Die öffentliche Beglaubigung ist erforderlich, wenn der Bevollmächtigte Erklärungen gegenüber dem Grundbuchamt abgeben soll und seine Vollmacht nicht bereits notariell beglaubigt ist. Auch wenn in Ihrem Namen eine Erbausschlagung - zum Beispiel wegen Überschuldung des Nachlasses - erklärt werden soll, ist eine öffentlich beglaubigte Vollmacht notwendig. Die Beglaubigung der Unterschrift unter der Vollmacht ist auch dann erforderlich, wenn der Bevollmächtigte berechtigt sein soll, Sie bei der Meldebehörde an- oder abzumelden.

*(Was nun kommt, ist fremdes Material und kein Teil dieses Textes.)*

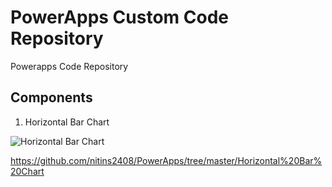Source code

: # PowerApps Custom Code Repository
Powerapps Code Repository 

  
 
 
## Components

1.  Horizontal Bar Chart  

![Horizontal Bar Chart](https://github.com/nitins2408/PowerApps/blob/master/Horizontal%20Bar%20Chart/HorizontalBarChart.JPG)


https://github.com/nitins2408/PowerApps/tree/master/Horizontal%20Bar%20Chart

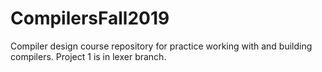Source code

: # CompilersFall2019
Compiler design course repository for practice working with and building compilers.
Project 1 is in lexer branch.
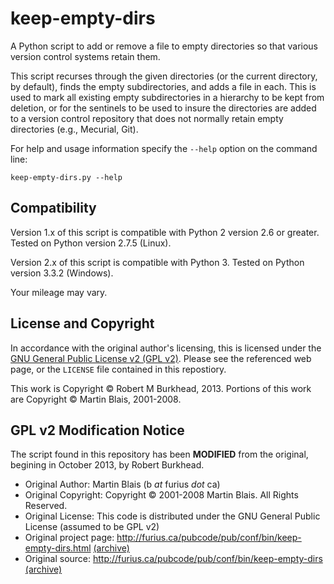 keep-empty-dirs
===============

A Python script to add or remove a file to empty directories so that various version control systems retain them.

This script recurses through the given directories (or the current directory, by default), finds the empty subdirectories, and adds a file in each. This is used to mark all existing empty subdirectories in a hierarchy to be kept from deletion, or for the sentinels to be used to insure the directories are added to a version control repository that does not normally retain empty directories (e.g., Mecurial, Git).

For help and usage information specify the `--help` option on the command line:

    keep-empty-dirs.py --help

Compatibility
-------------

Version 1.x of this script is compatible with Python 2 version 2.6 or greater. Tested on Python version 2.7.5 (Linux).

Version 2.x of this script is compatible with Python 3. Tested on Python version 3.3.2 (Windows).

Your mileage may vary.

License and Copyright
---------------------

In accordance with the original author's licensing, this is licensed under the [GNU General Public License v2 (GPL v2)](http://www.gnu.org/licenses/gpl-2.0.html). Please see the referenced web page, or the `LICENSE` file contained in this repostiory.

This work is Copyright &copy; Robert M Burkhead, 2013.
Portions of this work are Copyright &copy; Martin Blais, 2001-2008.

GPL v2 Modification Notice
--------------------------

The script found in this repository has been **MODIFIED** from the original, begining in October 2013, by Robert Burkhead.

* Original Author: Martin Blais (b _at_ furius _dot_ ca)
* Original Copyright: Copyright &copy; 2001-2008 Martin Blais. All Rights Reserved.
* Original License: This code is distributed under the GNU General Public License (assumed to be GPL v2)
* Original project page: http://furius.ca/pubcode/pub/conf/bin/keep-empty-dirs.html [(archive)](http://www.webcitation.org/6KBQMQ1zr)
* Original source: http://furius.ca/pubcode/pub/conf/bin/keep-empty-dirs [(archive)](http://www.webcitation.org/6KBQWif4g)

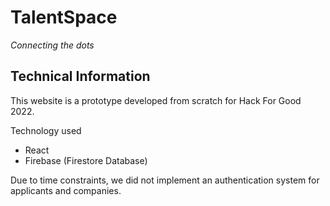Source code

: # TalentSpace

*Connecting the dots*

## Technical Information

This website is a prototype developed from scratch for Hack For Good 2022.

Technology used

- React
- Firebase (Firestore Database)

Due to time constraints, we did not implement an authentication system for applicants and companies.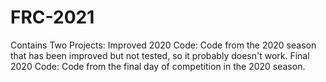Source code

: # FRC-2021

Contains Two Projects:
Improved 2020 Code: Code from the 2020 season that has been improved but not tested, so it probably doesn't work.
Final 2020 Code: Code from the final day of competition in the 2020 season.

Die öffentliche Beglaubigung kann jedoch eine notarielle Beurkundung nicht in allen Fällen ersetzen. Eine notarielle Beurkundung kann ausnahmsweise erforderlich sein, wenn die Vollmacht auch unwiderruflich zum Erwerb oder zur Veräußerung von Grundstücken oder Wohnungen oder zur Aufnahme von Verbraucherdarlehen berechtigen soll.

Tipp: Beziehen Sie bei sehr komplizierten rechtlichen Angelegenheiten eine Notarin oder einen Notar ein, die alternativ zur Betreuungsbehörde auch die Beglaubigung vornehmen können; holen Sie sich gegebenenfalls anwaltlichen Rat.